Increasing output of slurry application, while keeping farmers and neighbours happy is a finely balanced conundrum.
However, for one contractor, a relatively low-cost dribble bar has achieved just that.
Finding a niche in the world of contracting is hard – and even harder when specialising in the competitive world of slurry spreading.
However, one contractor has managed just that, using a fairly traditional setup.
Sam Smith, partner in Jackson Pumping, based in Dinton, Buckinghamshire, says providing a service tailored to his customers is paying dividends.
The company was purchased by Mr Smith and his business partner nearly four years ago, with most customers staying loyal to the new owners.
However, Mr Smith says smaller farms in the area were not well catered for, with competing contractors turning to larger and higher output machinery, not suitable to the typically tight yards he now operates around.
He says: “Even with our setup, which by today’s standards is small, yards are tight and often have low hanging cantilevers, requiring us to keep our wits about us.”
Continuing his sizeable umbilical operation, Mr Smith went on the hunt for a setup that would enable him to get into yards that wanted slurry spreading further afield, often on arable land.
Most of the spreading workload is made up of cattle slurry and solids, along with some work for anaerobic digestion units and pig farms.
A solution to this came earlier in the year when the company took delivery of a new HiSpec 2600 11,500-litre, single-axle tanker fitted at the rear with a 7.5-metre Mastek universal dribble bar, now towed by the company’s four-cylinder John Deere 6130R.

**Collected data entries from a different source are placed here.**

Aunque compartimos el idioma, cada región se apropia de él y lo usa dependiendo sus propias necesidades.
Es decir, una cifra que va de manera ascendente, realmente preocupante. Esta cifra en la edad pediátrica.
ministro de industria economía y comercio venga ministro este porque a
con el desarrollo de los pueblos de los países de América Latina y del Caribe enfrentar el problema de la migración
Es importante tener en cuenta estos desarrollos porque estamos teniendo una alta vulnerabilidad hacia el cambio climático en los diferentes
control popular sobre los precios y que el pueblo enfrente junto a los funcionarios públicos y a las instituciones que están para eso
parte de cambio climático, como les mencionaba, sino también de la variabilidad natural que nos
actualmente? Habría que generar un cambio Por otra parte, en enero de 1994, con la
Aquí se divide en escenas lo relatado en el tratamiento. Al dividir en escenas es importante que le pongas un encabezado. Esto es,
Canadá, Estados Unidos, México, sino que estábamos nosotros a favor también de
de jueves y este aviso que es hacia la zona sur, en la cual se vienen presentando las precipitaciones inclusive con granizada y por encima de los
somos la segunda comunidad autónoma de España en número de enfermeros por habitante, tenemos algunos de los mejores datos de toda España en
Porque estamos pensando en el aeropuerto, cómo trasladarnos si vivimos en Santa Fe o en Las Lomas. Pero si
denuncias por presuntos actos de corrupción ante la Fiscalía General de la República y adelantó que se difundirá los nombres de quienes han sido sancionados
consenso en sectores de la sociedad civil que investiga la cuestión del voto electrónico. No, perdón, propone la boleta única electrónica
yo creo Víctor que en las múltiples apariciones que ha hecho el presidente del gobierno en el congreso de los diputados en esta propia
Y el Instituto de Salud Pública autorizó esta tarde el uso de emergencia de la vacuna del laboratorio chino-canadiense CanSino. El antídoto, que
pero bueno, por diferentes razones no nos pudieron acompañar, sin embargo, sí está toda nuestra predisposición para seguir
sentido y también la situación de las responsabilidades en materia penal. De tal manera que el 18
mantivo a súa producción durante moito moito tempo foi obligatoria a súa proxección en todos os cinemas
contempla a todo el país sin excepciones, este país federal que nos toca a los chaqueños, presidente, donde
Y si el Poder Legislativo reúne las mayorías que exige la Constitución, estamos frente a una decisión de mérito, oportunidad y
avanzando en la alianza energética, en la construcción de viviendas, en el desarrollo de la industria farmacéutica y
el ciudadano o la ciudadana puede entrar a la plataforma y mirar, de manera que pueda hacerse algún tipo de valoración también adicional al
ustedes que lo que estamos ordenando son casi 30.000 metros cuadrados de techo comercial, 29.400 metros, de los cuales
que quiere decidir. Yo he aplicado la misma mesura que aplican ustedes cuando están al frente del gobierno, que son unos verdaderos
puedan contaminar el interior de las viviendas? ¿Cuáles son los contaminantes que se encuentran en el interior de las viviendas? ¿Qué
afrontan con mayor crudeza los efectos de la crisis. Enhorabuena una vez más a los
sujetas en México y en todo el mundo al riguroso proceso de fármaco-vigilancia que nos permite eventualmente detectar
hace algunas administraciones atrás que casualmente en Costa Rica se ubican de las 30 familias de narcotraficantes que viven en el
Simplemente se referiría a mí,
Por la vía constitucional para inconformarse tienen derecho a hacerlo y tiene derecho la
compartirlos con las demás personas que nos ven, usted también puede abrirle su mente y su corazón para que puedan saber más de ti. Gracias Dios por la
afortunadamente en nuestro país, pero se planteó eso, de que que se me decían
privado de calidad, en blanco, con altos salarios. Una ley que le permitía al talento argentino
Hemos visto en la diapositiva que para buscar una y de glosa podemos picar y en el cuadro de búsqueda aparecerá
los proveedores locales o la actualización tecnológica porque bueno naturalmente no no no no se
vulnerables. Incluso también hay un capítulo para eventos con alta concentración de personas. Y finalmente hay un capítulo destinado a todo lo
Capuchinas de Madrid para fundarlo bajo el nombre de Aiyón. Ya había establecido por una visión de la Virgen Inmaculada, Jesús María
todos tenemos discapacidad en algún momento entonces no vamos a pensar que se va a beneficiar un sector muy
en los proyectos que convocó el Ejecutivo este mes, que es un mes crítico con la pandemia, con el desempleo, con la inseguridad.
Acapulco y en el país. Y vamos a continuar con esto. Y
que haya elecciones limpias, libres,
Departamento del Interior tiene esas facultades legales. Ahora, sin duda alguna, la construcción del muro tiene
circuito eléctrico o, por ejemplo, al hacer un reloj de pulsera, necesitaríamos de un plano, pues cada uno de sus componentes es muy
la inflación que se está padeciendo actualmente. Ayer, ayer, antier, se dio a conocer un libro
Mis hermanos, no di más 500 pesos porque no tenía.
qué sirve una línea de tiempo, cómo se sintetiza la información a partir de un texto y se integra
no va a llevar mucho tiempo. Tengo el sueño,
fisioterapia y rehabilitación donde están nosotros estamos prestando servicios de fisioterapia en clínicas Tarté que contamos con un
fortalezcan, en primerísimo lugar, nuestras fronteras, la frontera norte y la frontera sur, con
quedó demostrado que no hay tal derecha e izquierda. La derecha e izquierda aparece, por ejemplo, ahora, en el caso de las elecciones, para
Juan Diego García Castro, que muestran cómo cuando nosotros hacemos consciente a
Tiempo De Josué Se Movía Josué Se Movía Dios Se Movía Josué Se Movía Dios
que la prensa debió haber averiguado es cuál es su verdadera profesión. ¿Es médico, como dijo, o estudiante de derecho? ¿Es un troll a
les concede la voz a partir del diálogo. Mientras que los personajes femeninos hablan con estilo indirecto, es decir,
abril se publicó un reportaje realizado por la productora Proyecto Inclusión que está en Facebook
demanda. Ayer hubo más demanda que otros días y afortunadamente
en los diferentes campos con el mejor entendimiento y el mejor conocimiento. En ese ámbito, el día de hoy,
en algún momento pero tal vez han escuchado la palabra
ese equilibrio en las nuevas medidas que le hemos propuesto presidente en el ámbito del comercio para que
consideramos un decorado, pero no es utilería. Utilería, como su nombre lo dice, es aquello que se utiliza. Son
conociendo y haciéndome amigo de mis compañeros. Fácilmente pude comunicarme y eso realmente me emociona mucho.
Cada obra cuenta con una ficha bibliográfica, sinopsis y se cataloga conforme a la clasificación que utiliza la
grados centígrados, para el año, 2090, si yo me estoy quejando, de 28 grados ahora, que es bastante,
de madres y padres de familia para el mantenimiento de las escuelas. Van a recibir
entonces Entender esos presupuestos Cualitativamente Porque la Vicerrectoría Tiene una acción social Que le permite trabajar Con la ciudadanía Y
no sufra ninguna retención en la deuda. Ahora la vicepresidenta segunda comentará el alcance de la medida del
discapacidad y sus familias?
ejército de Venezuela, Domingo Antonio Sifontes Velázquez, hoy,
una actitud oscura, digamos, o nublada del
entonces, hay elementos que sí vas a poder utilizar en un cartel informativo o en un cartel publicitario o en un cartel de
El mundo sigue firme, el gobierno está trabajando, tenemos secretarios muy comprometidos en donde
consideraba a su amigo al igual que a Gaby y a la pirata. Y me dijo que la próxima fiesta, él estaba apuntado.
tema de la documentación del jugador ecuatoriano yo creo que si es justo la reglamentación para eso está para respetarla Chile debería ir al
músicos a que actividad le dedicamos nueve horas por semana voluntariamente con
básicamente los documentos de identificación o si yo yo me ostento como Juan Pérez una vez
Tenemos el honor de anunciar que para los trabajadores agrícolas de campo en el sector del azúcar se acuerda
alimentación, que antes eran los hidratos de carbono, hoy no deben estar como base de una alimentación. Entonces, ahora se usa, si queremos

A number of considerations were made before purchasing the setup, but doing the job in a timely, responsible and orderly fashion were the main factors, something the Mastek dribble bar is highly praised for by Mr Smith.
Although one of the more walletfriendly dribble bars on the market, price was not an influential factor
for Mr Smith, who says the quality of it justifies its ticket price.
Key to his decision to opt for the Mastek unit was the size of its SuperCut macerator.
When comparing with other macerators, he says the overall dimensions of the Mastek unit was a deciding factor. Coupled to this, the low maintenance requirements of the six circular cutting blades also impressed.
Access into the macerator in the event of a blockage is simple too, he says, by undoing two bolts.
“If the macerator can stand up to Irish conditions, where there is a lot of very fibrous slurry from baled silage and straw bedding, I am sure we will have few issues,” he says.
“My only concern was how it would cope with woodchipbedded farms, but so far, we have had no issues.”
The design of the Mastek unit means it is transferable between most tankers, as it simply bolts on to the tank, in place of the access hatch. The 450kg unit when folded up sits within the width of the tank and stands at 3.5 metres tall.
The overall setup has impressed him so far, with the tractor providing just enough power to keep on top of the job, while remaining nimble enough to get around tight yards.
The tanker is also living up to expectations. Mr Smith says the determining factor for opting to go with the HiSpec was the overall ride height, opting for the recessed axles, bringing the centre of gravity lower, making crossing slopes safer.
It also fits the widest tyre the company offers, at 800mm providing a light footprint, even when fully loaded.
This nimble and lightweight setup has enabled the company to expand its spreading presence, and complete further afield jobs in a quicker and more efficient manner.
Mr Smith attributes much of the efficiency to the increased capacity the dribble bar has offered.
He says keeping neighbours local to farms ‘on side’ is important to him, and the dribble bar is helping to achieve this, in part by keeping smell down and offering greater capacity to spread when the conditions are right, limiting mud being brought onto the roads.